Dans notre région les limites entre territoires forestiers publics et privés sont fortement marquées. Le principe de l’intervention publique dans la forêt privée fait encore grincer des dents et le principe « ma terre, ma forêt » (cfr. le titre de la brochure des propriétaires fonciers wallons) est encore une bannière pour certains et reflète une attitude défensive très peu en phase avec la société.

Nassonia trouble ces frontières légales et mentales. Finalement quel est le rôle et quels sont les devoirs d’un propriétaire privé ?

Ceux qui sont désarçonnés par l’initiative Nassonia, pourraient pourtant se retrouver sur un souci commun : le sort de leur/la forêt dans l’avenir, autrement dit de quelle forêt hériteront leurs/les générations futures ?

Le concept de patrimoine pourrait réconcilier les points de vue.

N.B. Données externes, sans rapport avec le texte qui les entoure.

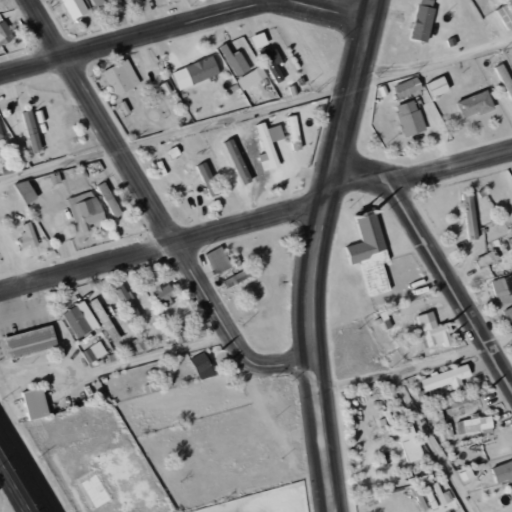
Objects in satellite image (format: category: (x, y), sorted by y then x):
building: (505, 15)
building: (423, 22)
road: (184, 24)
building: (4, 33)
building: (259, 40)
building: (235, 61)
building: (272, 63)
building: (195, 72)
building: (120, 77)
building: (251, 77)
building: (504, 78)
building: (438, 85)
building: (408, 86)
building: (474, 104)
building: (409, 117)
building: (31, 130)
building: (0, 135)
building: (267, 145)
building: (237, 160)
road: (424, 173)
building: (207, 178)
building: (26, 190)
building: (109, 199)
building: (86, 210)
road: (154, 210)
building: (470, 215)
building: (27, 236)
building: (511, 236)
road: (163, 246)
building: (370, 252)
road: (320, 253)
building: (218, 260)
building: (489, 262)
building: (236, 278)
road: (449, 280)
building: (502, 289)
building: (165, 296)
building: (127, 303)
building: (508, 314)
building: (78, 318)
building: (104, 319)
building: (434, 330)
building: (29, 342)
building: (94, 352)
building: (203, 365)
building: (446, 377)
building: (463, 398)
building: (35, 403)
building: (475, 424)
building: (445, 434)
building: (409, 442)
building: (502, 472)
road: (20, 476)
road: (10, 484)
building: (93, 492)
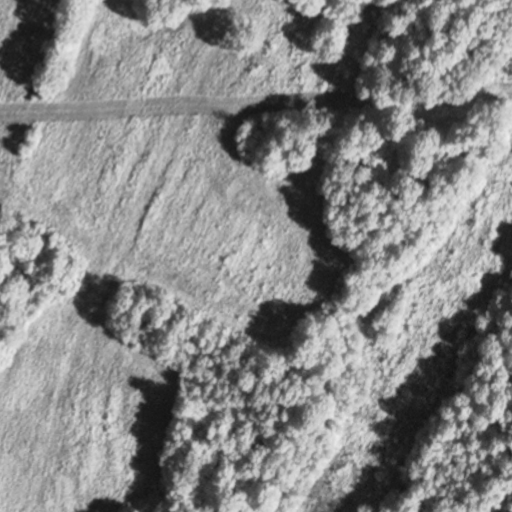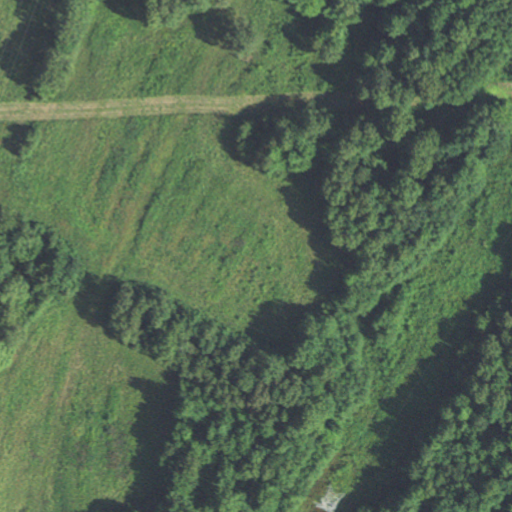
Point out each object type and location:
power tower: (330, 497)
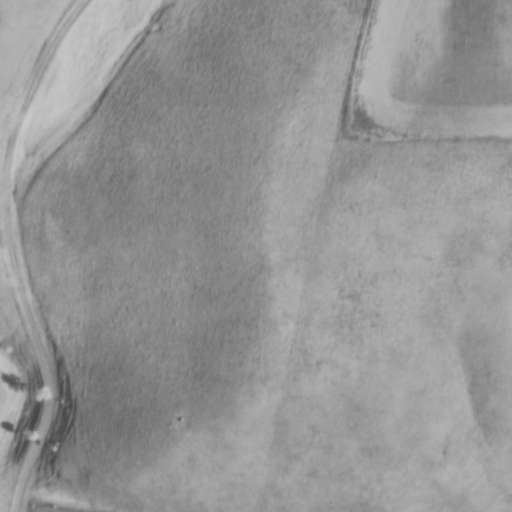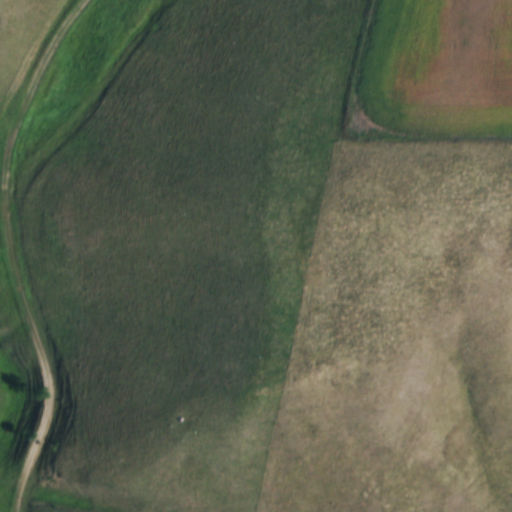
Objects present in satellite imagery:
road: (13, 253)
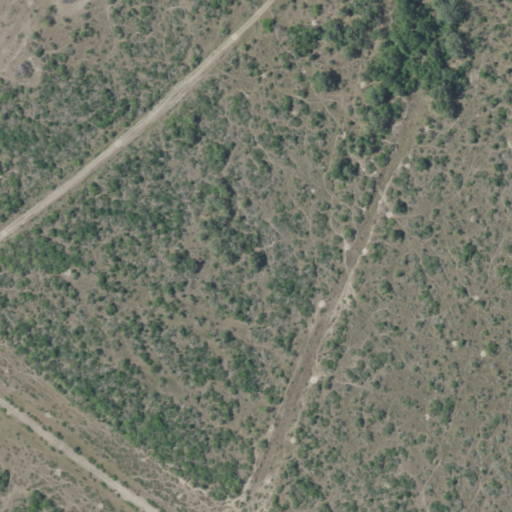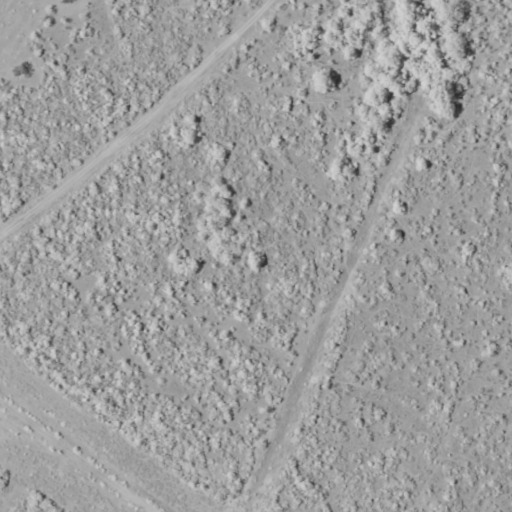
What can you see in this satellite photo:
road: (75, 458)
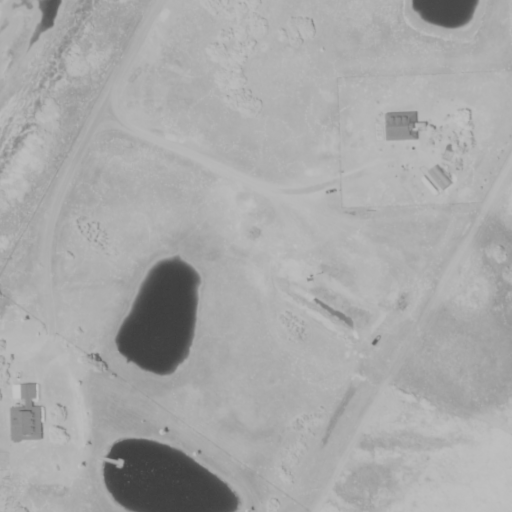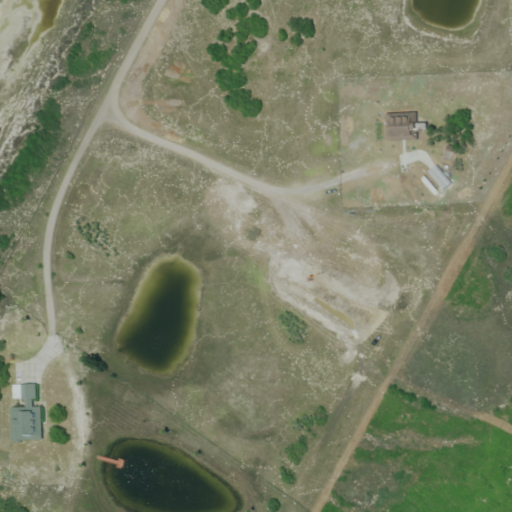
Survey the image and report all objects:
building: (403, 125)
building: (403, 125)
road: (200, 157)
building: (442, 176)
road: (52, 228)
building: (27, 393)
building: (27, 413)
building: (28, 424)
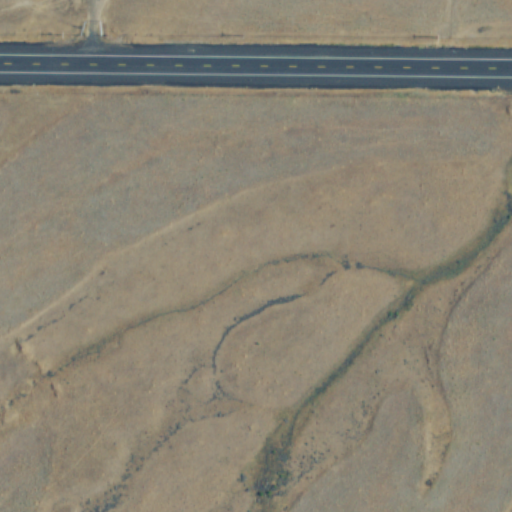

Revenons à la définition donnée par François Ost, dans son livre « la nature hors la loi »[[Editions la Découvertes, 1995]] :« le patrimoine est à la fois une ressource dont il est permis de tirer des intérêts dans l’immédiat et un capital (notamment symbolique) dont il importe de préserver l’intégrité pour l’avenir » (p 326). Et un peu plus loin, il précise : « la gestion patrimoniale sera donc une gestion prudentielle qui conserve au patrimoine sa vertu la plus précieuse d’être un réservoir des possibles » (p 327). François Ost veut réconcilier par ce concept la réalité de la gestion par un propriétaire et les droits des générations futures (au sens large, pas seulement les héritiers légaux des propriétaires).

La forêt, notre forêt, héritée des générations précédentes doit rester un « réservoir des possibles » pour les générations futures, qu’elle soit un bien familial, mise en société privée ou un bien public. L’initiative Nassonia a le mérite d’être en tout cas une source d’inspiration et de créativité.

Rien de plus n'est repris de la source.